C'était le cas ce week-end ; au fond de l'estuaire, l'eau salée entrait dans le lit du Léguer avec un bruit insolite, comme le souffle d'un démentiel robinet de baignoire. Les commerçant des quais avaient sorti les boudins de protection, les pêcheurs à pieds les seaux et les rateaux, les promeneurs les appareils photos, les municipalités les sacs de sable. Il flottait dans tout le pays comme une excitation ambivalente de fête et de veille, comme si dans nos organismes aussi le cycle familier prenait une force et une rapidité inaccoutumée. Et après tout, pourquoi ne serait-ce pas le cas ? Les enfants de la côte, ici, sont des enfants de la marée.

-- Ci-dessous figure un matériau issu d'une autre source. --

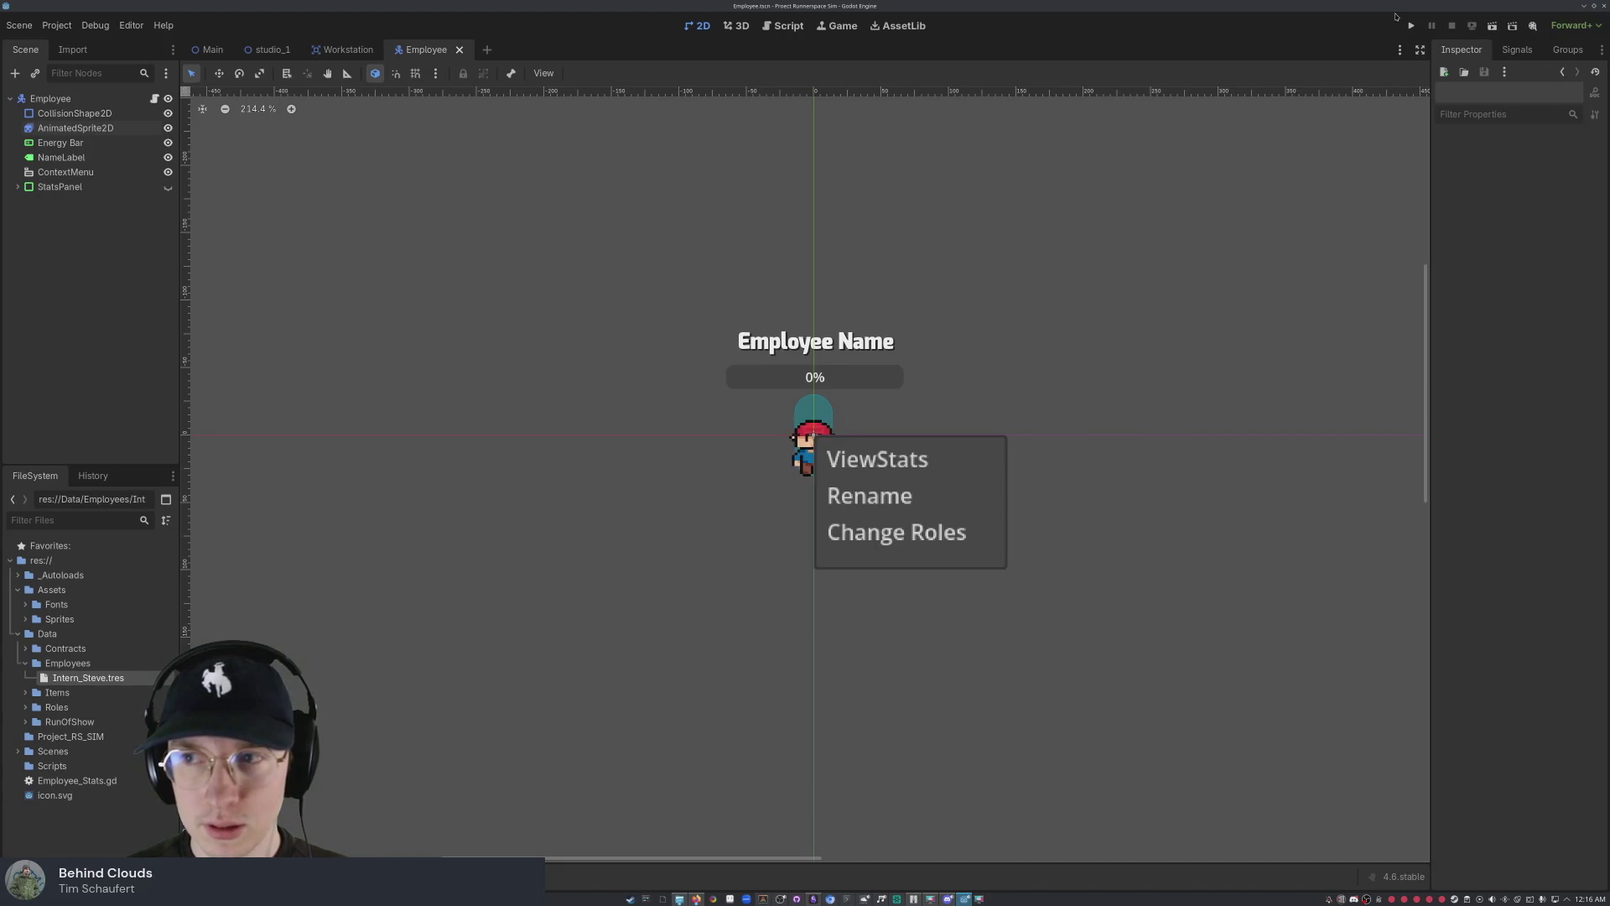
# - Close the Godot editor and relaunch Godot Engine from its desktop shortcut
pyautogui.click(1603, 6)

(1) Pour ceux qui ne seraient pas familier de la dynamique des "doubles villages" du bord de mer : à Trégastel comme en de nombreuses autres communes, l'arrivée du tourisme au XXe siècle a déplacé le centre de gravité depuis l'ancien bourg paysan (2-3km à l'intérieur des terres) vers le village de pêcheurs (en l'occurrence Ste-Anne). Il s'agissait d'un transfert de poids à la fois économique et symbolique : les "bourgeois" perdaient la main au profit des pouilleux d'hier, les paysans au profit des marins. Inutile de dire que pour un œil extérieur il n'y avait pas si grande différence entre les modes et niveaux de vie des uns et des autres ; mais vu de l'intérieur l'écart était irréductible. Je me souviens d'une dame au foyer-logement (à Ste Anne), qui dans sa dépression n'a su que me répéter "le bourg me manque". Elle en était distante d'environ 1,5 km… La seule chanson dont se souvenait une vieille trégastelloise rencontrée il y a vingt ans était la Dispute entre le marin et le paysan.